Item 2. The purchasers identify themselves in this part by providing information about their company, citizenship, and any prior five-year criminal convictions or civil lawsuit involvement.
Item 3: The source and quantity of funds or other factors. This section details the funding source, including any loans that may have been made.
Item 4: The transaction’s goal. Investors are warned about potential changes in control in this part of Schedule 13D. Beneficial owners must disclose, among other things, if they intend to combine, reorganize, or liquidate the issuer or any of its subsidiaries.
Item 5: Interest in Issuer Securities. Here, the beneficial owner indicates how many shares are being bought and what proportion of the company’s outstanding shares are acquired via this transaction.
Contracts, agreements, understandings, or connections about the issuer’s securities comprise Item 6. Any arrangement or connection the beneficial owner may have with anybody about the target company’s stocks should be disclosed. This might include joint ventures, finder’s fees, voting rights, loans, or option agreements.
Material to be filed as exhibits is item 7. These consist of copies of any written contracts about the securities that the beneficial owner has signed.
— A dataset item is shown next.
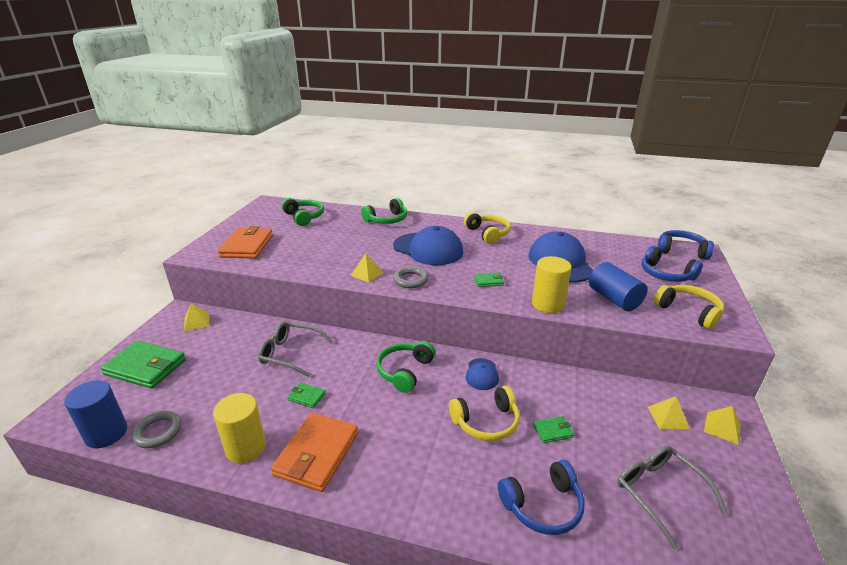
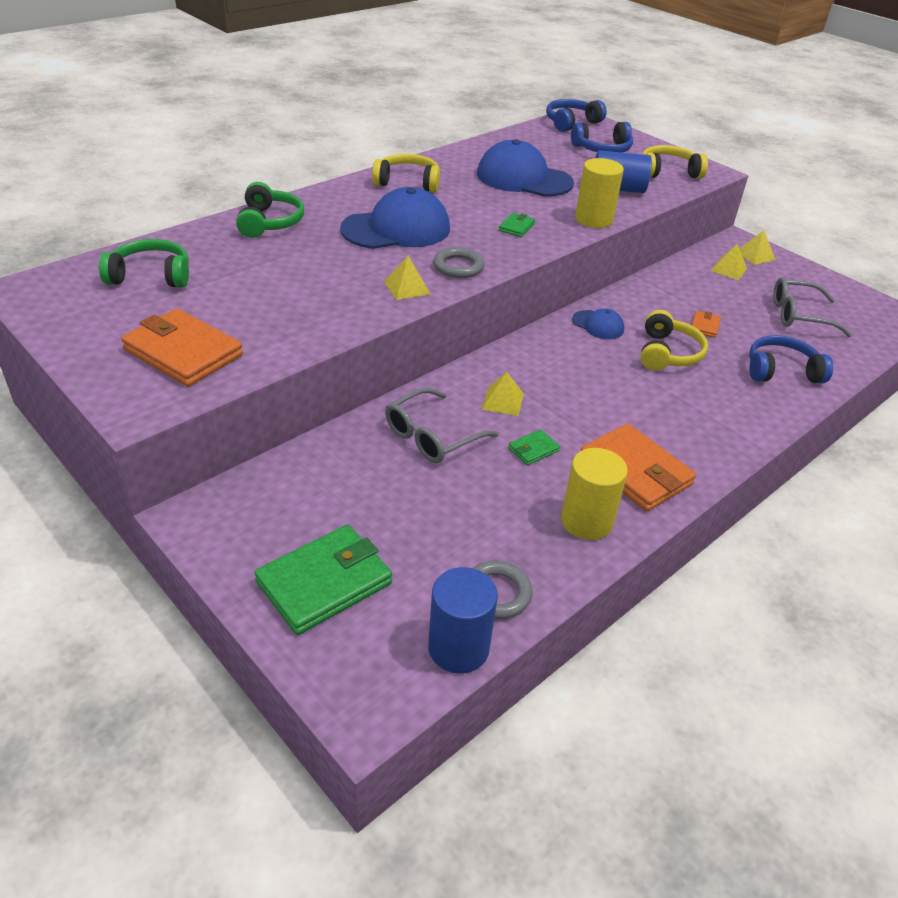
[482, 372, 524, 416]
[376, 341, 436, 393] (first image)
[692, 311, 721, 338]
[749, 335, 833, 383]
Extra Attention to Detail Notification of Significant Changes
The beneficial owners have two days to alter their Schedule 13D if any significant changes to the information are submitted. Any increase or reduction of at least 1% in the beneficial owner’s proportion of the securities owned constitutes a substantial change.
You may examine most Schedule 13D filings in the SEC’s EDGAR database. “S.C. 13D—General statement of acquisition of beneficial ownership” is how the database refers to Form 13D. Any modified version has the designation S.C. 13D/A.
Schedule 13D Example in the Real World
The media giant IAC/InterActiveCorp (IAC) acquired a significant portion of MGM Resorts International’s equity shares (MGM). On August 20, 2020, the resultant 13D was submitted to the SEC.
A section of MGM’s 13D filing is shown below:
The reporting person is identified as IAC/InterActiveCorp (section 1).
Section 7 states that 59,033,902 shares were acquired.
Based on the number of outstanding shares, the acquisition represented a 12% ownership stake in MGM (section 13).
Conclusion
- A person or organization must notify the Securities and Exchange Commission upon acquiring 5% or more of the voting shares of a firm.
- One of the inquiries made by Schedule 13D is about the intention behind the transaction—be it a takeover or merger.
- The beneficial owner is required to make changes to their Schedule 13D if their holdings fluctuate by 1% or more.